Botswana’s Lesedi la Rona diamond finally sold
By Mpho Tebele
Gaborone – The Lucara Diamonds said on Monday, September 25, that it has finally sold the 1,109 carat diamond that was christened Lesedi la Rona to the British multinational jeweller, Graff Diamonds for $53 million (approximately P542m).
The historic diamond was recovered from the Karowe mine in Botswana in November 2015.
Commenting on the latest development President and CEO of Lucara Diamonds Corp, William Lamb, said the discovery of the Lesedi La Rona was a company’s defining event.
“It solidified the amazing potential and rareness of the diamonds recovered at the Karowe mine. We took our time to find a buyer who would take the diamond through its next stage of evolution,” he said.
He said the price paid is also an improvement on the highest bid received at the Sotheby’s auction in June 2016.
“Graff Diamonds is now the owner of the Lesedi La Rona as well as the 373 carat diamond, purchased earlier this year, which formed part of the original stone.
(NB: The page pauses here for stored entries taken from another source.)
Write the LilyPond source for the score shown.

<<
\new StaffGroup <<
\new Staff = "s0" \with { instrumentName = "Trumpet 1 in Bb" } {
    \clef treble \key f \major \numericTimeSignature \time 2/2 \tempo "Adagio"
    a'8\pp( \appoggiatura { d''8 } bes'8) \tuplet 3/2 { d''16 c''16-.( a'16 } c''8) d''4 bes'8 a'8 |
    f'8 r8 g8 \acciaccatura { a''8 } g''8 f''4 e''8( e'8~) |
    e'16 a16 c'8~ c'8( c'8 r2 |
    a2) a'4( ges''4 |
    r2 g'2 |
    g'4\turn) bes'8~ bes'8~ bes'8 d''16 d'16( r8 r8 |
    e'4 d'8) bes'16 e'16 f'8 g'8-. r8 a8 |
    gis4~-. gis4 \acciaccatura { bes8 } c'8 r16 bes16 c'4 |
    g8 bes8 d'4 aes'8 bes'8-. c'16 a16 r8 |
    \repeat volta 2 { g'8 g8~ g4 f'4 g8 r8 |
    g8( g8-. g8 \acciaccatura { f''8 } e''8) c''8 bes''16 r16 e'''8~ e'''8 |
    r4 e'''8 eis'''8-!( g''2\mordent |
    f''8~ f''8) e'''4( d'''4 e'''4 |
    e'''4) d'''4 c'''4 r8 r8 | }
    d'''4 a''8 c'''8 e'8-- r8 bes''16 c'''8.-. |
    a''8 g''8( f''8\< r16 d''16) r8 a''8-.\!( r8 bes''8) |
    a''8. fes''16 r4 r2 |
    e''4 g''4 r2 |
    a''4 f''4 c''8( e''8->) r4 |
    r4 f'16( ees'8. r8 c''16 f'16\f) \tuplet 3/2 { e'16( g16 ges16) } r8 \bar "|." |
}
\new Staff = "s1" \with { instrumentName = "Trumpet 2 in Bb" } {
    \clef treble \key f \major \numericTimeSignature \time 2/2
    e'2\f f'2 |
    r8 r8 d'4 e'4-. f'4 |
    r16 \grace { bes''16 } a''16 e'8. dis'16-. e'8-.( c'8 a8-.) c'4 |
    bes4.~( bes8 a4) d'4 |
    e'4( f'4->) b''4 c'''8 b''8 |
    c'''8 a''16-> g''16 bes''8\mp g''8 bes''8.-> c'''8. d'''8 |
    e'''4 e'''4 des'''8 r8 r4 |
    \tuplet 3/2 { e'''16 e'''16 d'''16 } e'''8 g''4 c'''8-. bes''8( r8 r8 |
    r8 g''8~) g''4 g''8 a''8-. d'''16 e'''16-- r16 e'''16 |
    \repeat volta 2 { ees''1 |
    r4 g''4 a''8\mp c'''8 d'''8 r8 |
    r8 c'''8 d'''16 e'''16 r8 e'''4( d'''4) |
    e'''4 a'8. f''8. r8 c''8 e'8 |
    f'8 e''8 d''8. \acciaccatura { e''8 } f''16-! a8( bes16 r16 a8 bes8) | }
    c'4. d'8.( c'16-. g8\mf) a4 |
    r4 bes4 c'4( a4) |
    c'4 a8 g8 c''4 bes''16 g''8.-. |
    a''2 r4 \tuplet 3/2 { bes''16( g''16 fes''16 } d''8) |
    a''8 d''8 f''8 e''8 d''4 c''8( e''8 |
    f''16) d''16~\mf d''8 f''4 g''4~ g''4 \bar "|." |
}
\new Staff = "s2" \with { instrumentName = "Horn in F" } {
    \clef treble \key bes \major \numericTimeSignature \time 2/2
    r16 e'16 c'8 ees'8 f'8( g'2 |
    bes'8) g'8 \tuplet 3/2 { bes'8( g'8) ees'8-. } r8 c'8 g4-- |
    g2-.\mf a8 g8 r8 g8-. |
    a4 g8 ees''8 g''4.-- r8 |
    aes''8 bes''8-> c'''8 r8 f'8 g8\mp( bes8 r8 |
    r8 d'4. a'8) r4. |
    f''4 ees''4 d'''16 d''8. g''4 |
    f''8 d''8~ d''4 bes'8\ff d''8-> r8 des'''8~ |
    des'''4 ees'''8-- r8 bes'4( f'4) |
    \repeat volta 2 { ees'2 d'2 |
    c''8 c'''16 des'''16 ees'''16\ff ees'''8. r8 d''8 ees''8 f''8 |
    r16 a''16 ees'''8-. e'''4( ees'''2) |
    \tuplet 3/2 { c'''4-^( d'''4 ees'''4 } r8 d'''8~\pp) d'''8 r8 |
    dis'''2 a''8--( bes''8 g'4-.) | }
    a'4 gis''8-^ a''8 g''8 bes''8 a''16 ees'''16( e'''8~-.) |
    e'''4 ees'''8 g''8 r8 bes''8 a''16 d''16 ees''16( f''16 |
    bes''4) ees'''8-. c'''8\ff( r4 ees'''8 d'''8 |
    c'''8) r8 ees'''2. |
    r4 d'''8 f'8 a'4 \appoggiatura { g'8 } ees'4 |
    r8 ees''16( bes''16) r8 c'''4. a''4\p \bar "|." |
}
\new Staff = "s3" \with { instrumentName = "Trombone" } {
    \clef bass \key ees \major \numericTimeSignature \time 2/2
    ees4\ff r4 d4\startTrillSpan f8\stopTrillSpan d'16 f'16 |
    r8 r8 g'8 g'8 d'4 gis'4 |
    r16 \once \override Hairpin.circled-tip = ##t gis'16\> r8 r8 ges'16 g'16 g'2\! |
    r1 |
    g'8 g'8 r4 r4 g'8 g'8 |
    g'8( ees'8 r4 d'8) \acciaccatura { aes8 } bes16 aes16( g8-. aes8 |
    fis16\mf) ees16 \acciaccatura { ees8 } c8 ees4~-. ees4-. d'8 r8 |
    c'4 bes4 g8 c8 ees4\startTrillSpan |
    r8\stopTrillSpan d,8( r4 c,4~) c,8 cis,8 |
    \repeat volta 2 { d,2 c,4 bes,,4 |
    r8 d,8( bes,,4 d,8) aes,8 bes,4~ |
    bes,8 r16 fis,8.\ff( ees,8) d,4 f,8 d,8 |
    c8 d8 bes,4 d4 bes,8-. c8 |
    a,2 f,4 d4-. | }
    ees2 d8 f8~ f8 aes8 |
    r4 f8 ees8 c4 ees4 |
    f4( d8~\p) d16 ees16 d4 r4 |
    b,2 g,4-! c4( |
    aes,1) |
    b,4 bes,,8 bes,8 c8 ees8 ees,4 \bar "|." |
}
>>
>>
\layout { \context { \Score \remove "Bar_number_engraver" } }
We are excited to follow these diamonds through the next stage of their journey,” said Lamb.
Chairman of Graff Diamonds, Laurence Graff said they were thrilled and honoured to become the new custodians of such an incredible diamond.
“The stone will tell us its story, it will dictate how it wants to be cut, and we will take the utmost care to respect its exceptional properties. This is a momentous day in my career, and I am privileged to be given the opportunity to honour the magnificent natural beauty of the Lesedi La Rona,” he said.
The sale of the historic diamond comes at a time when Botswana Government is amending the law to give the state the first option to buy ‘unusual’ diamond finds such as Lesedi La Rona discovered at Karowe Mine two years ago.
The draft Bill for amending the Precious and Semi-Precious Stones Act contains a new clause that compels any producer that comes into possession of an unusual rough or uncut diamond to notify the minister within 30 days following which government shall have the right of first refusal to the stone.
“The price to be paid by government for a rough or uncut precious stone offered for sale by the producer shall be agreed between the parties in accordance with the current market price of the rough or uncut precious stone,” read the Bill.
Lucara said the proposed law giving the Botswana government priority to buy large rough diamonds would not affect the company.
Lucara agrees with the policy “as a way for both the government and the company to achieve sustainable revenue at market prices for the sale of its diamonds,” it said last week.